Ecco il manifesto del «Finismo»: la politica è buona solo se laica

Se non è un programma di governo poco ci manca. Senz’altro è un programma esplicito del «finismo», quella sorprendente specie di conservatorismo-progressista, o di laicismo-tradizionalista, elaborato negli ultimi anni dall’ex leader di An, ma finalmente organizzato in un disegno politico che riassume in un solo tessuto tutti gli strappi finiani con la destra, col suo passato, col suo presente nel Pdl. Un percorso che somiglia, specularmente e paradossalmente, a quello di Walter Veltroni a sinistra e al suo tentativo (mai riuscito) di inglobare valori e sensibilità tradizionalmente opposte recidendo di netto le proprie radici ideologiche, ma con l’ambizione di farlo senza disperdere l’identità. È singolare che del veltronismo si ritrovi anche la forma in cui il nuovo Fini sceglie di «scendere in campo»: un libro, per certi aspetti anche veltroniano nello stile.
Siamo laici ma anche cristiani, dice Fini ai giovani nati nel 1989. L’identità italiana va difesa ma anche allargata ai prossimi nuovi concittadini, gli immigrati. Il ’68 è stata una stagione di mostri ideologici ma anche di libertà e modernizzazione. La nazione è «un comune destino», ma la speranza si chiama Europa. Alla fine verrebbe da chiedergli: Gianfranco, dì qualcosa di destra! Ma il Fini che parla dalle pagine di Il futuro della libertà (e che parla da leader politico, non da puro uomo di istituzioni) è difficilmente collocabile nel consueto schematismo politico, e anzi ne sfugge volutamente. Fini vuole insomma chiamarsi fuori, in nome di una politica post-ideologica, da quel «pulviscolo tossico che continua a produrre ostilità e divisioni artificiose». In altre parole, fuori dai modi della contesa tra maggioranza e opposizione. «È una nebbia sottile che altera il dibattito tra le forze politiche», scrive Fini, e che bisognerebbe disperdere per chiudere definitivamente i conti con il Novecento e le vecchie ideologie. Per guardare dove, al centro? Difficile dirlo. «Il percorso reale delle riforme si è rivelato tortuoso e lento», colpa «delle inimicizie radicali, delle idee blindate entro i fortilizi dei partiti-chiesa», spiega Fini allineandosi al Quirinale.
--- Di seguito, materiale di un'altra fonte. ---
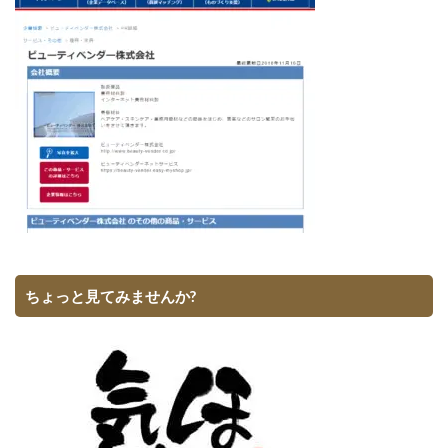
ちょっと見てみませんか?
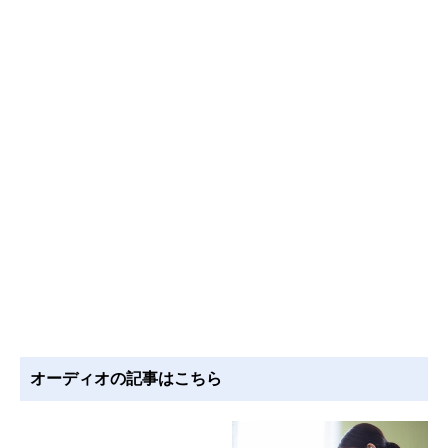
オーディオの記事はこちら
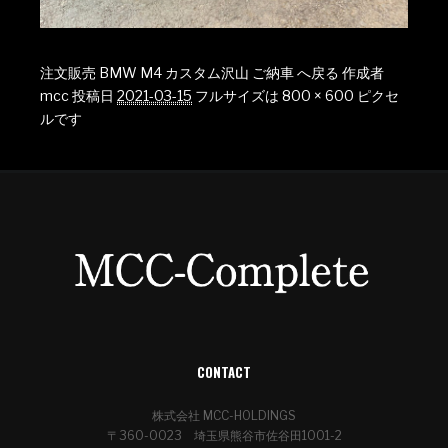
注文販売 BMW M4 カスタム沢山 ご納車 へ戻る
作成者
mcc
投稿日
2021-03-15
フルサイズは
800 × 600
ピクセ
ルです
CONTACT
株式会社 MCC-HOLDINGS
〒360-0023 埼玉県熊谷市佐谷田1001-2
La non-ideologia che dovrebbe guidare le scelte comuni è, nella forma che Fini ha in mente, una «cosa» liberale che però deve molto al pensiero radicale e anche a quello di sinistra. Sul tema della bioetica, per esempio, Fini prende posizioni apertamente «laiciste» e denuncia la «cattiva politica», quella che «pretende di avocare a sé il diritto tremendo e assoluto di decidere della vita e della morte delle persone in stato vegetativo irreversibile». Anche qui il riferimento è preciso, e cioè l’indirizzo prevalente nella maggioranza sul tema fine-vita.
Il fascismo poi (ma questa non è un novità) è catalogato, come il leninismo-stalinismo, nella categoria «male assoluto», mentre le battaglie del ’68, il femminismo, il radicalismo anti-sistema della contestazione studentesca di quegli anni, sono rivalutate da Fini (nella loro aspirazione innovatrice) come esperienze di crescita collettiva.

Sparisce in un colpo solo anche l’eredità della vecchia An sul tema dell’immigrazione, che diventa una grande opportunità e non un fenomeno da temere. Parla e scrive ai nuovi possibili elettori del centrodestra, sul futuro della libertà. Ma, tra le righe, dice la sua anche sul futuro del Popolo della libertà.